(Records taken from a dataset)

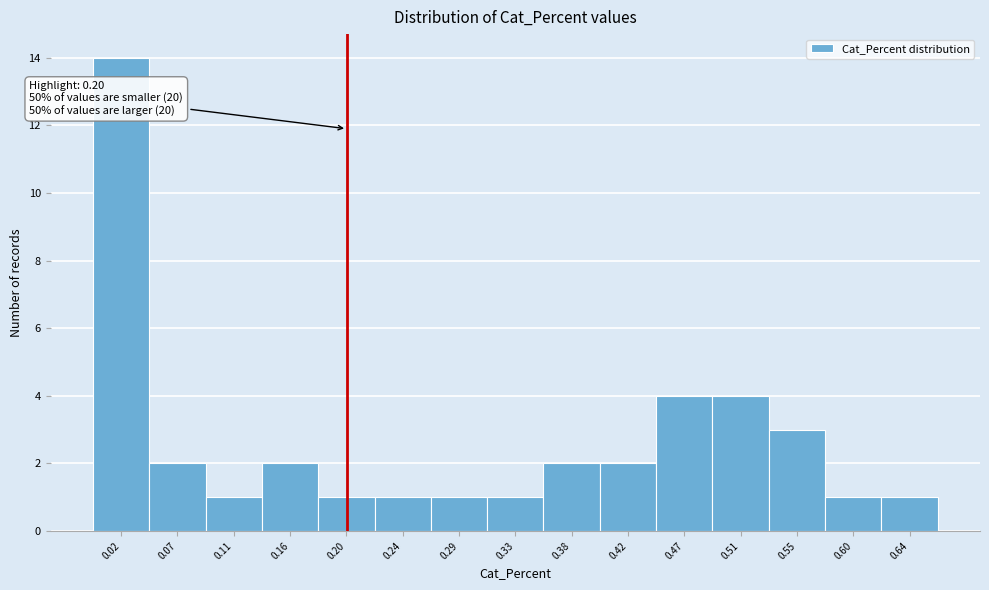

Over which range of the x-axis is the bar tallest?

0.000 to 0.045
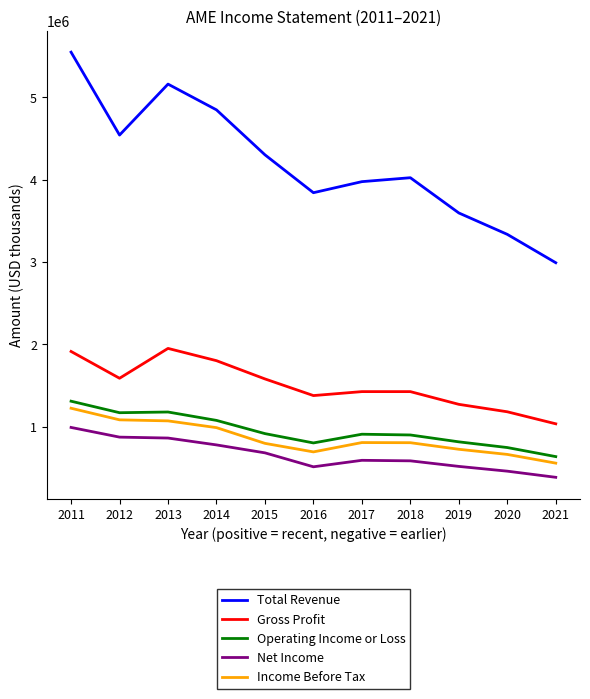

Between 2014 and 2020, which series saw the biggest shift?

Total Revenue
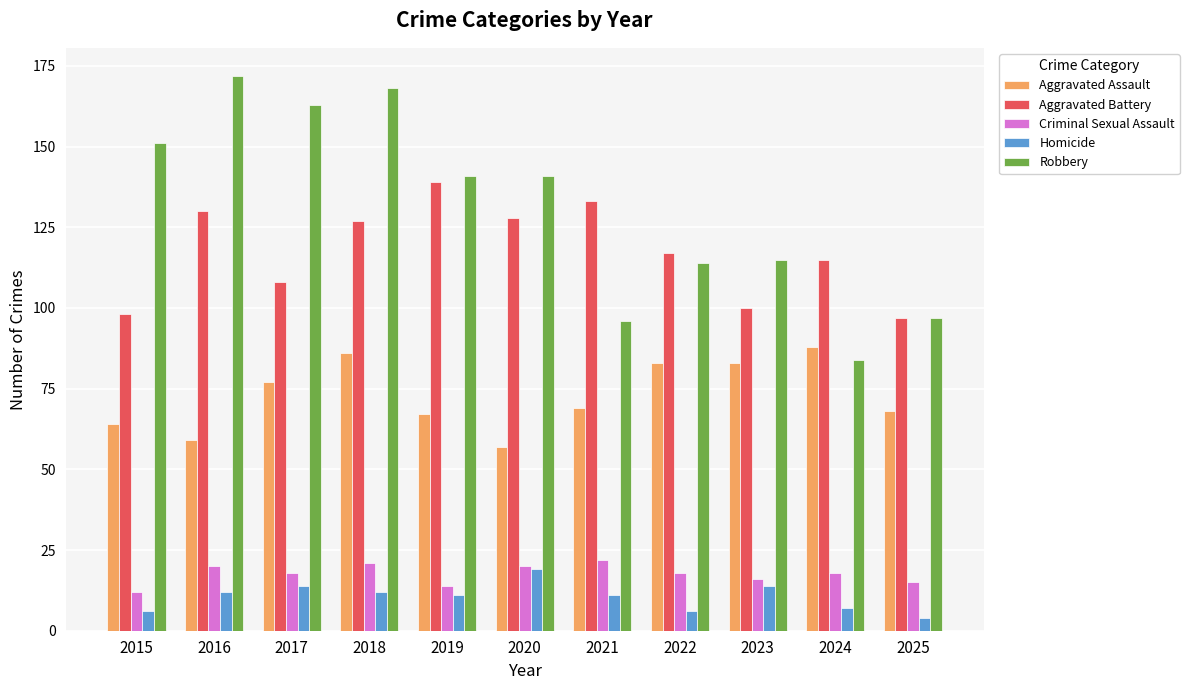

What is the total value across all series at 2018?

414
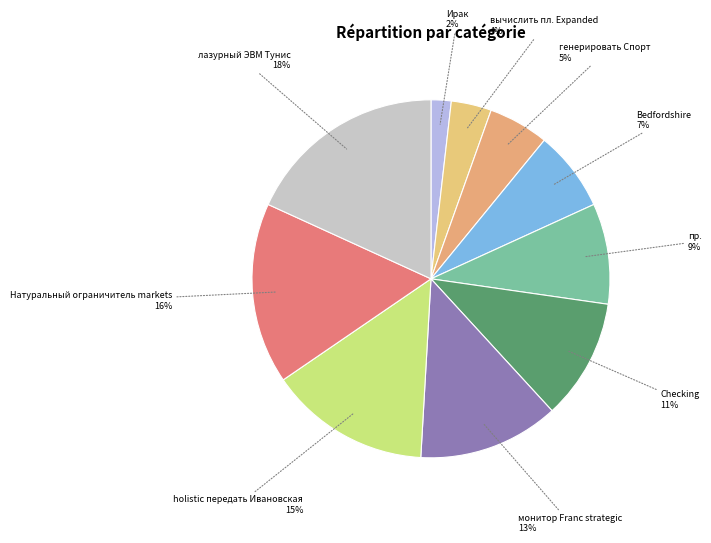

Count the number of slices in the pie.

10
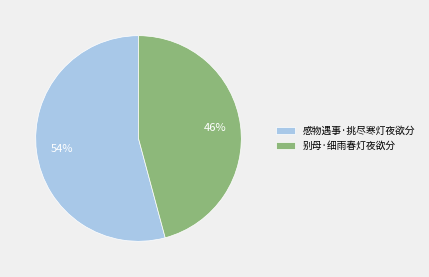

Which category accounts for the majority?

感物遇事·挑尽寒灯夜欲分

PROBLEM TO SOLVE: Select every line in the items above that contains the word "series", and copy each of those lines in full.

SOLUTION TO THIS EXERCISE:
Between 2014 and 2020, which series saw the biggest shift?
What is the total value across all series at 2018?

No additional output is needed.